Малик первым остановился у камня, пропустил вперед Шурика и придержал нас.
Возложили.
Помолчали.
– У него здесь отец разбился, – вполголоса пояснил Малик, когда шагали обратно. – Года не прошло. Аппарат – вдребезги. И кусочков не собрали похоронить. А под склоном еще самолеты со времен войны, гражданский лайнер – много лет назад, несколько вертолетов… Много чего. Братская могила. Здесь воздушный поток особенный. Если не знать, лучше не соваться.

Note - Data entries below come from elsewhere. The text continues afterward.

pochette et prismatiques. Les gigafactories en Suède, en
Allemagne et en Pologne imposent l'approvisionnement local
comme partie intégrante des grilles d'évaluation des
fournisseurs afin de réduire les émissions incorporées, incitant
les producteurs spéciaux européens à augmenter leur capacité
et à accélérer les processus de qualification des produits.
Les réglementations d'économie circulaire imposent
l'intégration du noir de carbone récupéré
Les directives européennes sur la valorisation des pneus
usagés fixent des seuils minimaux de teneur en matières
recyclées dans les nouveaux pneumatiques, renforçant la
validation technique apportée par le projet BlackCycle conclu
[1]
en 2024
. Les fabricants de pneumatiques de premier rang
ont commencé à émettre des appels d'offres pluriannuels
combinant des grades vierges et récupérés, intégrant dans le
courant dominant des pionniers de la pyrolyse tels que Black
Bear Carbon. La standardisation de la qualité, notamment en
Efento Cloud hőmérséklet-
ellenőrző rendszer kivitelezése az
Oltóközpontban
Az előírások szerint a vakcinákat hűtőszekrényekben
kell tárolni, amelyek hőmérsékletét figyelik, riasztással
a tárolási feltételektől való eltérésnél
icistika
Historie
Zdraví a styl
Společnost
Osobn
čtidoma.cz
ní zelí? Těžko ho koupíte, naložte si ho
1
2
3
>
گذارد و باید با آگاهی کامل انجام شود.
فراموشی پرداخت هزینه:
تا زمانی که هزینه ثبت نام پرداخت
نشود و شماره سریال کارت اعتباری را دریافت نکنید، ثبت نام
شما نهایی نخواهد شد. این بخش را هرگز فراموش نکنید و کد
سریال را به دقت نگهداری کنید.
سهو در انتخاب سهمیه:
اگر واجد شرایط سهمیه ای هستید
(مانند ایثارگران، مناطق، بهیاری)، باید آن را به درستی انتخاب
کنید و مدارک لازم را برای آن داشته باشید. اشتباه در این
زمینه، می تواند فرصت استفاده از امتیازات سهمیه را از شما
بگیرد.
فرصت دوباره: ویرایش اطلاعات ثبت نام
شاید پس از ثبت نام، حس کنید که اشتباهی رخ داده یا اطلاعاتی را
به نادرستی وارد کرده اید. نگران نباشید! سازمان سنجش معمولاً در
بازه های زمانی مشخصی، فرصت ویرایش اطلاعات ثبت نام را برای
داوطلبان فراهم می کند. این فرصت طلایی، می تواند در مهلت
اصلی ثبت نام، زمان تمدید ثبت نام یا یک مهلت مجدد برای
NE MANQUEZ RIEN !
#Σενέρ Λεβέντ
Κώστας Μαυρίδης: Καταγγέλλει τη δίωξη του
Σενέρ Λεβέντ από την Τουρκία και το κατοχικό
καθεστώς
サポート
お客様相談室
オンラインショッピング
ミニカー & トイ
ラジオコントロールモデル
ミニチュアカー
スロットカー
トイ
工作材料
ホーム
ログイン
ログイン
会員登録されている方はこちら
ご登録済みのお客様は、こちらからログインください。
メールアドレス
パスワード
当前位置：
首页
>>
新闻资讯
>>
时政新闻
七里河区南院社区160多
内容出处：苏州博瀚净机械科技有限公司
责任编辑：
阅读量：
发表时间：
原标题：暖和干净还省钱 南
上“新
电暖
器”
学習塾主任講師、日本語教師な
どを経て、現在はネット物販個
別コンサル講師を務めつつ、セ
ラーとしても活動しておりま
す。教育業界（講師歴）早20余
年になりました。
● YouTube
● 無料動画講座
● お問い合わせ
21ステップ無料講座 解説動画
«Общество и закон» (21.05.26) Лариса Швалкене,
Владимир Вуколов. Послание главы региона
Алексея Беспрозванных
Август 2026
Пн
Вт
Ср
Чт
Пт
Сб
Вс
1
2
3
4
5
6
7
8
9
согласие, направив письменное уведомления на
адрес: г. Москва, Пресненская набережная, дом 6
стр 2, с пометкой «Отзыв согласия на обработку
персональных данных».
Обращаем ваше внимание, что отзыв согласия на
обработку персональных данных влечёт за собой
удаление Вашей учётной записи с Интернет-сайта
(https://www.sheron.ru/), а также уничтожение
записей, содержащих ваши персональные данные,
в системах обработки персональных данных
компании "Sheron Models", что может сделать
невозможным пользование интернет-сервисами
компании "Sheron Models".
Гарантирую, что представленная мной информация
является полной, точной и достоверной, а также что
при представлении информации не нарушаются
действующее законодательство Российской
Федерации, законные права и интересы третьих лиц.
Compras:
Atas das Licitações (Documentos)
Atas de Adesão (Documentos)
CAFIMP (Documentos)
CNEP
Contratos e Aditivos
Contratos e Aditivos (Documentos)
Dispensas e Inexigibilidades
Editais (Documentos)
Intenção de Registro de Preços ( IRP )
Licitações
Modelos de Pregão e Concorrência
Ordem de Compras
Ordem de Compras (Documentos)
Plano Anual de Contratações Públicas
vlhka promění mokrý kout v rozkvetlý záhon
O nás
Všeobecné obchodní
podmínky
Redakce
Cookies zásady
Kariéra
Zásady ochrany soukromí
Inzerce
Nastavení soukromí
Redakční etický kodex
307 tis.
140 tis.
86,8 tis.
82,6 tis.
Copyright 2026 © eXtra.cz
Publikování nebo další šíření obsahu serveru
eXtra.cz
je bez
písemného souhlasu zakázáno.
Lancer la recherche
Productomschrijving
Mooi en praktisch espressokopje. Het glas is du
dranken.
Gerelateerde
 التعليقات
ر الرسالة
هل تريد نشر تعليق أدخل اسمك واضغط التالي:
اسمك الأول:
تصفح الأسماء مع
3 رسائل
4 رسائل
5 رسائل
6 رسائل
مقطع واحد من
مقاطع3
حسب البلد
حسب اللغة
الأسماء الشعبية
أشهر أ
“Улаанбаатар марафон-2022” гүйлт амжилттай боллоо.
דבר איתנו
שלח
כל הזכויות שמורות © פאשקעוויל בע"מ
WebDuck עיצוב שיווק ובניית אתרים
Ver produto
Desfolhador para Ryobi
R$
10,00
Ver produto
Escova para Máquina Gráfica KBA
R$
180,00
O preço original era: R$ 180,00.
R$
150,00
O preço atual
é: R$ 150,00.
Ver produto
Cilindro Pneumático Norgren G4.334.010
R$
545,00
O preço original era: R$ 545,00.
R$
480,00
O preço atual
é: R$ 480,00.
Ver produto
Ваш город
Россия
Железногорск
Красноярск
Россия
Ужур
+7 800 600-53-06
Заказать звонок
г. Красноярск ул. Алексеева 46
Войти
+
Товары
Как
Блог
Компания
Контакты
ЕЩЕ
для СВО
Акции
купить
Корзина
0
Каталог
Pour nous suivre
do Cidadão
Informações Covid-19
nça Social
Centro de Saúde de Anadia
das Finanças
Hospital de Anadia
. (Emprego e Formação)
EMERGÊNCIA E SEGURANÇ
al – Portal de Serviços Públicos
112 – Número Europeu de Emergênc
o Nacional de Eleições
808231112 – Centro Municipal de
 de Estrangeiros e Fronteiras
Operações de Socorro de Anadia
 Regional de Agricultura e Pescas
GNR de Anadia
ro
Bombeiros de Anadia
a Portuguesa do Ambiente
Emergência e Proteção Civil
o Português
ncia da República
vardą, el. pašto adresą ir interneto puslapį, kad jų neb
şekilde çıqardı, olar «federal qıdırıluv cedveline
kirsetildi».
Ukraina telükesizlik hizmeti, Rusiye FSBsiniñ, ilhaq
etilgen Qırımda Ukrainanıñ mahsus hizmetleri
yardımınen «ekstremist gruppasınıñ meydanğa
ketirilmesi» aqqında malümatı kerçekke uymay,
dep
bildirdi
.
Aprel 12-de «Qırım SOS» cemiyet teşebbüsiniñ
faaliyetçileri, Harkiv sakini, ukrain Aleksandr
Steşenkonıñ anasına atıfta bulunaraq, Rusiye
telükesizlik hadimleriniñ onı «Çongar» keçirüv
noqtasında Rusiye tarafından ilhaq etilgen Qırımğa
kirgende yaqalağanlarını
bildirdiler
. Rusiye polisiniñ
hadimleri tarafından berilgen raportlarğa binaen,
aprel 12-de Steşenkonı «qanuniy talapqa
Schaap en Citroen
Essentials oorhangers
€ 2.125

«Ободренных» таким образом, нас провели к опускавшимся под дельтапланы треугольникам, вопреки здравому смыслу именуемыми здесь трапециями. И началось. Сначала Тома, в подвеске за Шуриком, за ними – мы.
– Абдулла, поджигай! – весело кричал Шурик соратнику, готовившемуся со мной к старту во втором аппарате.
Малик выдал нехотя, всем видом демонстрируя, как надоел ему заезженный диалог:
– Я мзды не беру. Мне за державу обидно. Я мзды даю.
Уххх! – натянулась ткань, в лицо ударил воздух, и через миг далеко внизу мелькнули малюсенькие машины и совсем микроскопические люди.
И – тишина…
Глава 2
Управлять с помощью задницы – не про дурную голову. Про дельтаплан. Нет, про аппарат – так надо говорить. Местная специфика. Как моряку сказать, что корабль плавает или обозвать эсминец судном.
Свист ветра в тросах не мешал разговаривать, но мой пилот давал насладиться безмолвием и иллюзией самостоятельности. И полным единением с небом.
Тишину нарушил я:
– Смотри!
Малик резко повел вбок, настигая Шурика с Томой, но их аппарат упорно несся к обнаруженной мной посреди неба мерцающей воздушной воронке.
Мы не успели ничего понять. Ниоткуда возникший вихрь обжег лютым холодом, вскружил, перевернул, тут же окатил жаром, словно в костер уронил… и выплюнул. Исчез. Как в видео, когда вдруг кончаются деньги на безлимитке.
А в ушах:
– Мамочкааа-а-а! – тоненький угасаюший визг-вопль Томы, переходящий в инфразвук…
– Ай, шайтан тебя дери! – гортанно-каркающе, совсем рядом…
– Ой вэй… – снова издалека и снизу, с прибавлением многих непонятных слов и кое-чего понятного, но непечатного.
Я решил не выпендриваться. Просто орал. Кстати, ура, орем – значит, живы.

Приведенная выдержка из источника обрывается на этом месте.